[[ EXCERPT, beginning ]]

Here are some of the best moments in her decorative career, which saw her win 15 singles and 12 doubles titles.

Ash Barty’s Five Most Defining Moments

1) First WTA singles title in Malaysia (2017)

Barty took a hiatus from tennis in 2014, when she was only 18, to pursue a career in cricket. However, two years later the Australian returned to the sport with an evident fire in her belly. This came to fruition when she won her first WTA singles title in Kuala Lumpur, the same tournament that she had won her first WTA singles match four years prior.

The woman from Queensland entered the tournament as a qualifier, defying the odds to get all the way to the final. In that final she beat the Japanese player Nao Hibino in comfortable fashion, 6-3 6-2, to get her first taste of glory on the WTA tour. This was not her only success at this event, as she also lifted the doubles title alongside her best friend Casey Dellacqua.

2) Maiden Grand Slam Title at Roland Garros (2019)

Barty continued to collect titles, and at the end of 2018 found herself inside the Top 15 for the first time. In 2019, Barty really took the next step. She began her season in her home country, reaching the quarterfinals of the Australian Open. At the time this was her best achievement at a major tournament.

At the French Open, she went one better. Seeded number eight, Barty cruised to the title dropping only two sets along the way (one to Sofia Kenin in round four, the other to Amanda Anisimova in the semifinals). Barty came up against World #38 Marketa Vondrousova in the final, and the occasion certainly did not get to her. The Australian dropped only four games, winning 6-1 6-3, to obtain the Suzanne-Lenglen cup.

[[ EXCERPT, end ]]

§ **WORK TASK 1**: Using the excerpt on Ash Barty's career, explain why she stepped away from tennis in 2014.
§ **WORK TASK 2**: Write the next part of the piece on Ash Barty's five most defining moments, picking up after its final sentence.

[[ INFORMATION SHOWN, beginning ]]

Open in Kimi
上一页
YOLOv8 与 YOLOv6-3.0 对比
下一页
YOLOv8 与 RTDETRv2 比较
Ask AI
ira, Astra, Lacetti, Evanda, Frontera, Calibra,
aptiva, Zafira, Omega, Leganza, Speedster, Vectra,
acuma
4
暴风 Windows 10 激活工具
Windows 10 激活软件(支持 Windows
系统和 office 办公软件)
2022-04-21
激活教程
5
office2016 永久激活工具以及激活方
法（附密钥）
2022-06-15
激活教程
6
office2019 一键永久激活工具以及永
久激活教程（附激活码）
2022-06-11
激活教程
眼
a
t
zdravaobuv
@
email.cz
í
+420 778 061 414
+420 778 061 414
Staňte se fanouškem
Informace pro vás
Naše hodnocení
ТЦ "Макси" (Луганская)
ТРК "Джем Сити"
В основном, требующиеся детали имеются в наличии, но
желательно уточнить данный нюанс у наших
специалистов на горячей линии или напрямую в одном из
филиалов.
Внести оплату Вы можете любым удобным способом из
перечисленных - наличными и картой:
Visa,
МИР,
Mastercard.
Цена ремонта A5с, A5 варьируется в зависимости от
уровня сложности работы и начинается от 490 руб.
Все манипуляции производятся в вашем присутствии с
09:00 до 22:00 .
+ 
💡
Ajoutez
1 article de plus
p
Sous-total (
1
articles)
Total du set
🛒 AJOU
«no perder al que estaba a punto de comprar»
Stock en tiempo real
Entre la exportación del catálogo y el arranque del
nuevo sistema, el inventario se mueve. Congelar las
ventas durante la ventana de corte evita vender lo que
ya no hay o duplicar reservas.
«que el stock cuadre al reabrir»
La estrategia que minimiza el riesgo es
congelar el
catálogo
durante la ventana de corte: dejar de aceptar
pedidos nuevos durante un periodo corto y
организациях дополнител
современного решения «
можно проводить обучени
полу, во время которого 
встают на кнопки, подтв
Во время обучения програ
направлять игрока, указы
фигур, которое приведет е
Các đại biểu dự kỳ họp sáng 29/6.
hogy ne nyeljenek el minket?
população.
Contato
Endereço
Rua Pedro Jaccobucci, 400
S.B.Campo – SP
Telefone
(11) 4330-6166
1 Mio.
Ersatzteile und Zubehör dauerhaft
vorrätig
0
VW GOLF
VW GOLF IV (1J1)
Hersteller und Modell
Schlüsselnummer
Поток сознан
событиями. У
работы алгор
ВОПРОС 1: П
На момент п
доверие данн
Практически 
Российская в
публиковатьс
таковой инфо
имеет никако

[[ INFORMATION SHOWN, end ]]

§ **REPLY 1**: She took a break from tennis to pursue a career in cricket. She was only 18 at the time and returned to tennis two years later.

§ **REPLY 2**:
Barty became the first Australian to win the French Open since Margaret Court in 1973, and the first Australian to win a Grand Slam of any nature since Sam Stosur at the 2011 US Open.

3) Top of the world rankings (2019)

Barty’s Roland Garros triumph skyrocketed her up to #2 in the world rankings. However, the best had yet to come. In her next tournament in sunny Birmingham, Barty won her sixth singles title and therefore became World #1. By doing so she became only the second Australian woman to claim the top spot on the rankings, alongside her mentor and idol, Evonne Goolagong Cawley.

She was quickly overthrown by Naomi Osaka after a poor showing at the Canadian Open. But it did not take long for Barty to regain her number one spot, and that has been the case ever since. In total, Barty spent 120 weeks as number one and is only the fifth woman to finish the year at the top of the rankings for three consecutive years.

4) Dreams come true at Wimbledon (2021)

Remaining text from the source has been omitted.